Passage shown:
I point out that if GW-CC indifferent readers "wouldn't mind a GW-->CC redirect" it is likely they don't mind a CC-->GW redirect (as we have now) either, and this is not a point for changing the current arrangement. ♦ J. Johnson (JJ) (talk) 00:51, 23 December 2019 (UTC)[reply]
Again, as I described in the bottom part of this diff: GW is the cause and/or a Yuge part of CC, which cannot be said of "every article in categories Category:Global warming... ". GW is Yuger than all of 'em. Further, "GW" is often used ~interchangeably with "CC", which also cannot be said of articles in those categories.
Again, the "point for changing the current arrangement" is that "CC" is clearly predominating over "GW" in RS and lay usage, and also that CC—focusing more on the effects that readers are interested in— is the broader and more inclusive description. —RCraig09 (talk) 05:53, 23 December 2019 (UTC)[reply]

"Yuge", indeed, even Yumongous, which is precisely one of my points: GW is too big to be fully covered in any other article. Where CC needs to refer to GW that should be summarized, per WP:Summary style, and linked to the detailed article. And there's nothing wrong with that, we do it all the time.

I grant that GW and CC are sometimes used interchangeably, but they are also used not interchangeably. And such usage – especially by non-experts – does not establish equivalency. This insistence GW can't be an article separate from CC is the only reason we have an issue regarding "predominance". Yet this "dominance" is not as "hard" as has been claimed. E.g., see the following chart, created from Google Trends data comparing the use of CC and GW as search topics. By this data use of CC exceeded GW only in the last half of this year. ♦ J. Johnson (JJ) (talk) 23:48, 24 December 2019 (UTC)[reply]

[Anchor: Gtrends chart 01]

So... without exception, the trend (either solid search terms, or the nebulously determined "topic" terms) is that "CC" is Yuger than "GW"—in accord with 100.00% of the RSs I encounteredresearching Climate crisis that commented on the evolving usage of the two terms. And objectively, "CC" is broader and more inclusive, and probably the subject matter that almost all lay readers are seeking. Any part of the anthropogenic GW topic that you would think is not properly includable in a CC article, can be included in Instrumental temperature record since it neatly corresponds to the time period of AGW. —RCraig09 (talk) 19:25, 26 December 2019 (UTC)[reply]
Supplemental: though GW is a Yuge part of CC, I don't see any other part of GW that's theoretically outside Instrumental temperature record that would warrant a separate "GW" article. —RCraig09 (talk) 16:50, 27 December 2019 (UTC)[reply]
I don't think that we can use the topics search of Google trends. Most importantly, there is overlap between the topics ("global warming" will sometimes count towards the topic climate change and visa versa.). The fact that the topics are closer to each other than the individual search terms supports the argument that they are often used interchangeably. Secondly, other languages are included in topics, which makes this even less interpretable. Some languages have a mixture term such as "climate warming" (Réchauffement climatique, french), while other languages don't have a term for global warming (Dutch has to use the descriptive "warming of the Earth" (Opwarming van de Aarde).' Femke Nijsse (talk) 10:49, 27 December 2019 (UTC)[reply]
I concur completely with Femke's analysis re topic trends, and I add that the search term trend unquestionably favors "CC" (as noted by 100.00% of RSs I've encountered that have discussed the two terms). —RCraig09 (talk) 16:45, 27 December 2019 (UTC)[reply]
I will try to respond to each of these points, though I think it would be better to consider them individually, lest we keep going around and around on the same points.

Records for the exercise:
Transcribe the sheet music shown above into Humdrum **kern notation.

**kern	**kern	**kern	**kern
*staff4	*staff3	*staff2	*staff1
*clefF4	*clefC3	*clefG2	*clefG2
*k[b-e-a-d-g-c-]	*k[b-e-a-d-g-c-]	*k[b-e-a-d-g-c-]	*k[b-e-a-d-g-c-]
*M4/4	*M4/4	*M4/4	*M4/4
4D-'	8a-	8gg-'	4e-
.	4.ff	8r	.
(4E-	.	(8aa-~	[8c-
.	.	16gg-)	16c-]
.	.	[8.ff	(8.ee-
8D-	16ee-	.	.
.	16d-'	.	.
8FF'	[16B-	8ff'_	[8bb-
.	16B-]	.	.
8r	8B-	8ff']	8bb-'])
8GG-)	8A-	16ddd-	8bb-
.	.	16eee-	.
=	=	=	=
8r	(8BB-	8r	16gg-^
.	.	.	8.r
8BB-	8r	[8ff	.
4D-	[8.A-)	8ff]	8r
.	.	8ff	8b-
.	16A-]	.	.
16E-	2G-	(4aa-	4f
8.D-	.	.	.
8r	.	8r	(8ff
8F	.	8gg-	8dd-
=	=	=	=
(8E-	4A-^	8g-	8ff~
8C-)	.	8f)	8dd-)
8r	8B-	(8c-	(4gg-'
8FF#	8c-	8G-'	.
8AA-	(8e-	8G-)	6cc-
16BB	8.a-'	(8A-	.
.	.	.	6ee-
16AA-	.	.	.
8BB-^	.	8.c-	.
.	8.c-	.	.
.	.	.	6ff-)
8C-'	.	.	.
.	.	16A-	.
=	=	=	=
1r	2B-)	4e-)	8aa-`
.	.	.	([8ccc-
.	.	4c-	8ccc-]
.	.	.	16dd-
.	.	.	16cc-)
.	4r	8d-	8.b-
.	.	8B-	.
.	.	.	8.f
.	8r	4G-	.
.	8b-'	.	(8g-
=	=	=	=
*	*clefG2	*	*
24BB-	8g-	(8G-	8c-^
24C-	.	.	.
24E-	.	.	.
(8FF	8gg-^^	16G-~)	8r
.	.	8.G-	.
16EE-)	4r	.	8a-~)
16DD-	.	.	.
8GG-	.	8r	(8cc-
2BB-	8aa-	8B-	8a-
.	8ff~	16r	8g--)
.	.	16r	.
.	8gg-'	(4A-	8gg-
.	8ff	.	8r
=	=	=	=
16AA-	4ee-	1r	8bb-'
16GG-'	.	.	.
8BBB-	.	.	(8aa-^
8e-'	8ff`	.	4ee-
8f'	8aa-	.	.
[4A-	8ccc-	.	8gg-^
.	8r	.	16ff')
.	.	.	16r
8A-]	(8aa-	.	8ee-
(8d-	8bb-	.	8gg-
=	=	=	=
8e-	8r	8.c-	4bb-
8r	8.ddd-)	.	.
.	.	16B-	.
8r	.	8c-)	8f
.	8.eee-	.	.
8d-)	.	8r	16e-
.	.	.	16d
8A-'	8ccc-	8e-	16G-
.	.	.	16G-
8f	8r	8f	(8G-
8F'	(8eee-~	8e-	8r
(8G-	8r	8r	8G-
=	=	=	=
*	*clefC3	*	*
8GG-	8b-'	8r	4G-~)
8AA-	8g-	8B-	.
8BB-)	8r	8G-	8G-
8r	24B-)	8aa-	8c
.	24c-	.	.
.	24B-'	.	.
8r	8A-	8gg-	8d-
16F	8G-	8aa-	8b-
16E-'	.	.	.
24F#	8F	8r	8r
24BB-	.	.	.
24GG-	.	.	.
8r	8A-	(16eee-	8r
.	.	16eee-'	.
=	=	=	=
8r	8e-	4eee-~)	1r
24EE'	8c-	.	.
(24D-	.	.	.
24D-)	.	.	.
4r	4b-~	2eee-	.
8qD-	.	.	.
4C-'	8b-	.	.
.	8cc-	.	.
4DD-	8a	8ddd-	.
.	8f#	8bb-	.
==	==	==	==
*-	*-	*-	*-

Short exercise A:
In the talk page discussion on global warming and climate change, what French term is given as an example of a mixture term?
Short exercise B:
Copy the whole listing, from its first line to its last, with every line reproduced unchanged.

Exercise result A:
Réchauffement climatique

Exercise result B:
Transcribe the sheet music shown above into Humdrum **kern notation.

**kern	**kern	**kern	**kern
*staff4	*staff3	*staff2	*staff1
*clefF4	*clefC3	*clefG2	*clefG2
*k[b-e-a-d-g-c-]	*k[b-e-a-d-g-c-]	*k[b-e-a-d-g-c-]	*k[b-e-a-d-g-c-]
*M4/4	*M4/4	*M4/4	*M4/4
4D-'	8a-	8gg-'	4e-
.	4.ff	8r	.
(4E-	.	(8aa-~	[8c-
.	.	16gg-)	16c-]
.	.	[8.ff	(8.ee-
8D-	16ee-	.	.
.	16d-'	.	.
8FF'	[16B-	8ff'_	[8bb-
.	16B-]	.	.
8r	8B-	8ff']	8bb-'])
8GG-)	8A-	16ddd-	8bb-
.	.	16eee-	.
=	=	=	=
8r	(8BB-	8r	16gg-^
.	.	.	8.r
8BB-	8r	[8ff	.
4D-	[8.A-)	8ff]	8r
.	.	8ff	8b-
.	16A-]	.	.
16E-	2G-	(4aa-	4f
8.D-	.	.	.
8r	.	8r	(8ff
8F	.	8gg-	8dd-
=	=	=	=
(8E-	4A-^	8g-	8ff~
8C-)	.	8f)	8dd-)
8r	8B-	(8c-	(4gg-'
8FF#	8c-	8G-'	.
8AA-	(8e-	8G-)	6cc-
16BB	8.a-'	(8A-	.
.	.	.	6ee-
16AA-	.	.	.
8BB-^	.	8.c-	.
.	8.c-	.	.
.	.	.	6ff-)
8C-'	.	.	.
.	.	16A-	.
=	=	=	=
1r	2B-)	4e-)	8aa-`
.	.	.	([8ccc-
.	.	4c-	8ccc-]
.	.	.	16dd-
.	.	.	16cc-)
.	4r	8d-	8.b-
.	.	8B-	.
.	.	.	8.f
.	8r	4G-	.
.	8b-'	.	(8g-
=	=	=	=
*	*clefG2	*	*
24BB-	8g-	(8G-	8c-^
24C-	.	.	.
24E-	.	.	.
(8FF	8gg-^^	16G-~)	8r
.	.	8.G-	.
16EE-)	4r	.	8a-~)
16DD-	.	.	.
8GG-	.	8r	(8cc-
2BB-	8aa-	8B-	8a-
.	8ff~	16r	8g--)
.	.	16r	.
.	8gg-'	(4A-	8gg-
.	8ff	.	8r
=	=	=	=
16AA-	4ee-	1r	8bb-'
16GG-'	.	.	.
8BBB-	.	.	(8aa-^
8e-'	8ff`	.	4ee-
8f'	8aa-	.	.
[4A-	8ccc-	.	8gg-^
.	8r	.	16ff')
.	.	.	16r
8A-]	(8aa-	.	8ee-
(8d-	8bb-	.	8gg-
=	=	=	=
8e-	8r	8.c-	4bb-
8r	8.ddd-)	.	.
.	.	16B-	.
8r	.	8c-)	8f
.	8.eee-	.	.
8d-)	.	8r	16e-
.	.	.	16d
8A-'	8ccc-	8e-	16G-
.	.	.	16G-
8f	8r	8f	(8G-
8F'	(8eee-~	8e-	8r
(8G-	8r	8r	8G-
=	=	=	=
*	*clefC3	*	*
8GG-	8b-'	8r	4G-~)
8AA-	8g-	8B-	.
8BB-)	8r	8G-	8G-
8r	24B-)	8aa-	8c
.	24c-	.	.
.	24B-'	.	.
8r	8A-	8gg-	8d-
16F	8G-	8aa-	8b-
16E-'	.	.	.
24F#	8F	8r	8r
24BB-	.	.	.
24GG-	.	.	.
8r	8A-	(16eee-	8r
.	.	16eee-'	.
=	=	=	=
8r	8e-	4eee-~)	1r
24EE'	8c-	.	.
(24D-	.	.	.
24D-)	.	.	.
4r	4b-~	2eee-	.
8qD-	.	.	.
4C-'	8b-	.	.
.	8cc-	.	.
4DD-	8a	8ddd-	.
.	8f#	8bb-	.
==	==	==	==
*-	*-	*-	*-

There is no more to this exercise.